For all concerned, let’s hope the compromise–in the case of the Newsome High social studies teacher who was suspended for rejecting his assigned peer evaluator–actually works. To recap: Joseph Thomas, 43, an 18-year high school teacher had refused to schedule a peer observation with his chosen evaluator, a 29-year-old whose experience is mostly in elementaryschool.
Thomas claimed his evaluator was not qualified to evaluate him. He analogized it to “having a dentist professionally judge a heart surgeon.” His “civil disobedience” stand became an ostensible real-life social studies lesson to students. The attention had him being hailed as “Joe the Teacher” on Facebook. The School District, presumably, was not pleased at the juxtaposition.
This incident, maybe inevitably, became a pedagogical subplot of the 9-figure, Bill and Melinda Gates Foundation-funded initiative that is revamping the way the Hillsborough County School District evaluates its teachers.
Put it this way.
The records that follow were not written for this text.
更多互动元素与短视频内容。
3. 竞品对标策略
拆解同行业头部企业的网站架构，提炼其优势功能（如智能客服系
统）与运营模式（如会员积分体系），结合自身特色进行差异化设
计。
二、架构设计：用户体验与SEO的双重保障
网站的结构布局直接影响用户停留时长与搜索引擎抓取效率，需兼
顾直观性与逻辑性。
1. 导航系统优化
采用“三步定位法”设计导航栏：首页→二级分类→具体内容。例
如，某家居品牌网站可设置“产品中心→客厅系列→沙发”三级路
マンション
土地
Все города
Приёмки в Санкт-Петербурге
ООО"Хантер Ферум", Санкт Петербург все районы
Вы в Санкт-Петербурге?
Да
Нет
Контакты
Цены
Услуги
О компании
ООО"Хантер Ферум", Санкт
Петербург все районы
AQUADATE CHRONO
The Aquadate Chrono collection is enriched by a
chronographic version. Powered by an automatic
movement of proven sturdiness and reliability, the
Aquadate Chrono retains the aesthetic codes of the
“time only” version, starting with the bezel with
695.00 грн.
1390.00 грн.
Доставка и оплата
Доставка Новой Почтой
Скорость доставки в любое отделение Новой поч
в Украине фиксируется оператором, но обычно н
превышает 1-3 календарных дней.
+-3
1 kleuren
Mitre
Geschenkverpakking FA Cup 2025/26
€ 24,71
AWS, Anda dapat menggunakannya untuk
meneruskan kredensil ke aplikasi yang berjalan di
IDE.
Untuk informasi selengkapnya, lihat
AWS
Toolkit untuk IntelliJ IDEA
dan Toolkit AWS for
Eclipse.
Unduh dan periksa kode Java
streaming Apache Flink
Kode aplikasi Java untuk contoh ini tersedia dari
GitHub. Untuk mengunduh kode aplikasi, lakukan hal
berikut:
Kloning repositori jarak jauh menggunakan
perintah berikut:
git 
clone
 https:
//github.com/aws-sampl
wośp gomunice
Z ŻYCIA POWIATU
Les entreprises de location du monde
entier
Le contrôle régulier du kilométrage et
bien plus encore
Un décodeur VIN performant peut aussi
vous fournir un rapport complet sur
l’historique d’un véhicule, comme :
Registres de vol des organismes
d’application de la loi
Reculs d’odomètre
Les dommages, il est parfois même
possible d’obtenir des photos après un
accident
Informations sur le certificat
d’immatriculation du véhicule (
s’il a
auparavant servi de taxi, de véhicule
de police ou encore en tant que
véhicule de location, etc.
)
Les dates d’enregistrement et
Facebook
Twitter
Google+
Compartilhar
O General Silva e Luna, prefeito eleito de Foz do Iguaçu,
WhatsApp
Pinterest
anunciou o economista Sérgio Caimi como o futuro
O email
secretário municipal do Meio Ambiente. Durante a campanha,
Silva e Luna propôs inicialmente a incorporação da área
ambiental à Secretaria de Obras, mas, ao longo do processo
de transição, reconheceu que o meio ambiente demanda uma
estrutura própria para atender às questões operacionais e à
Change was necessary. No one was venerating the status quo when it came to teacher performance. Not when seniority seemed to matter more than in-class performance.
Surely, no one can disagree that performance should trump everything when it comes to assessing teachers. And, surely, no one can disagree that doing everything possible to help teachers improve their performance is a necessary means to the end of better educating our children. Mentoring, evaluating and testing are the key components.
But details can be devilish. The best of intentions and lots of Gates money doesn’t guarantee flawless implementation. You can still have a $100-million work in progress. In fact, we’re likely looking at Exhibit A, the ironically named Empowering Effective Teachers program.
Anyone who has ever taught–or can remember back to being taught–knows the difference between elementary and senior high school. It’s visceral. There are key constants, to be sure, such as teacher preparation, enthusiasm and class control. But the variables are as different as childhood and adolescent dynamics, curriculum and subject mastery.
If the school district is going to call it “peer” evaluation, it needs to make good on that. Credibility is everything. Mismatching an elementary and secondary teacher–as well as their experience teaching children of any age–is counterproductive. And not very “empowering.”
That’s why this “compromise” seems, well, compromised. Newsome is off suspension after agreeing to be evaluated by both the original elementary-school “peer” along with one with experience teaching eighth grade. Wonder how much the students will appreciate the classroom atmospherics when this happens? Think they won’t recognize a charade?
Here’s a suggestion, and it doesn’t take Gates money to implement. Schools should be increasingly looking at their department heads for more evaluative help. These are the ones who know their stuff, their staff and their school. Perhaps too much is made of “peer” semantics.
And “peer” egos will be a non-factor when it comes to assessing strengths and weaknesses of individual teachers. As seasoned professionals worthy of chairing a department, they are a vital resource and well positioned to make critical evaluations. A critical detail: Making sure department chairs have teaching loads light
enough to accommodate enough observations to be meaningful.
And if department heads are deemed less effective as evaluators than those more formally Gates- trained in the last year, then that’s a separate problem. How did they become department chairs in the first place?